KAFKA-8052; Ensure fetch session epoch is updated before new request by rajinisivaram · Pull Request #6582 · apache/kafka

rajinisivaram · 2019-04-14T10:36:40Z

When fetch response is processed by the heartbeat thread, polling thread may send new fetch request with the same epoch as the previous fetch request if heartbeat thread hasn't yet updated the epoch. This results in INVALID_FETCH_SESSION_EPOCH error. Even though the request is retried without any disconnections, it will be good to avoid this error. The PR tracks status of previous request in the session handler and sends next fetch request only after the response from the previous request is processed.

Committer Checklist (excluded from commit message)

Verify design and implementation
Verify test coverage and CI build status
Verify documentation (including upgrade notes)

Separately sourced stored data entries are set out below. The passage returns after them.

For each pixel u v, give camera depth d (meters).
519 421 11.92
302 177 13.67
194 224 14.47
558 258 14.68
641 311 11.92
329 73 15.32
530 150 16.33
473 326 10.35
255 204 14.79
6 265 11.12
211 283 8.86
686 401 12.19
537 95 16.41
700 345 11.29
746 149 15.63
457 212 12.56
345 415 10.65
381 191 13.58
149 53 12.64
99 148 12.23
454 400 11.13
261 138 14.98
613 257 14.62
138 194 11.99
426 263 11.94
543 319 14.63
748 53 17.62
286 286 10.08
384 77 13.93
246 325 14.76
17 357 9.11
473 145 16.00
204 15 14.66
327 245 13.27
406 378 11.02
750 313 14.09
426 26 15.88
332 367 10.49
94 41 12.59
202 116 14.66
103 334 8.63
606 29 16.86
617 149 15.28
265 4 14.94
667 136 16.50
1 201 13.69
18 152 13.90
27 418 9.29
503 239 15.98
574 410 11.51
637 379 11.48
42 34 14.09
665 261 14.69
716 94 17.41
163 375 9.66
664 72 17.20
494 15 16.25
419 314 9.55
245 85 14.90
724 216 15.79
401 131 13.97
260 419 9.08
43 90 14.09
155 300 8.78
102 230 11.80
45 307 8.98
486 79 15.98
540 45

cmccabe · 2019-04-15T20:46:22Z

Thanks, @rajinisivaram. Good find!

If I understand correctly, the problem is that we could have invoked the callback for the fetch request, and be about to increment the epoch, when another prepareFetchRequests call happened, and ended up re-using the same epoch number. This is because the client.hasPendingRequests(node) condition will be false once the response is received, even if we haven't yet processed that response. (P.S. Thanks to @hachikuji for an explanation of how the heartbeat thread works)

I don't think the logic for closing this race condition belongs in the FetchSessionHandler since it doesn't really have anything to do with fetch sessions. It would also be better to not use volatiles-- they are scary! :)

I think we should just get rid of the client.hasPendingRequests(node) check, since it's not sufficient, and add a SynchronizedSet<Integer> pendingFetchRequests. Then we can just do something like

if (pendingFetchRequests.add(nodeId)) {
  // ... invoke session handler
} else {
  // log.trace("Skipping fetch for partition {} because previous request to {} has not been processed", partition, node);
}

Then I think the onSuccess and onFailure handers in Fetcher.java can do pendingFetchRequests.remove(nodeId), once they're finished with all processing. It would be better to do it at the very end of those functions, since otherwise we have to think really hard about the state of data structures like completedFetches, etc. Maybe a try/finally block could help here?

hachikuji · 2019-04-16T15:26:19Z

@rajinisivaram By the way, it seems this bug can also explain https://issues.apache.org/jira/browse/KAFKA-7565?

manderson23 · 2019-04-23T14:31:19Z

Can this be merged into 2.2.x when resolved? Our logs are flooded with these messages.

noslowerdna · 2019-05-17T18:56:21Z

Is warning level more appropriate than info?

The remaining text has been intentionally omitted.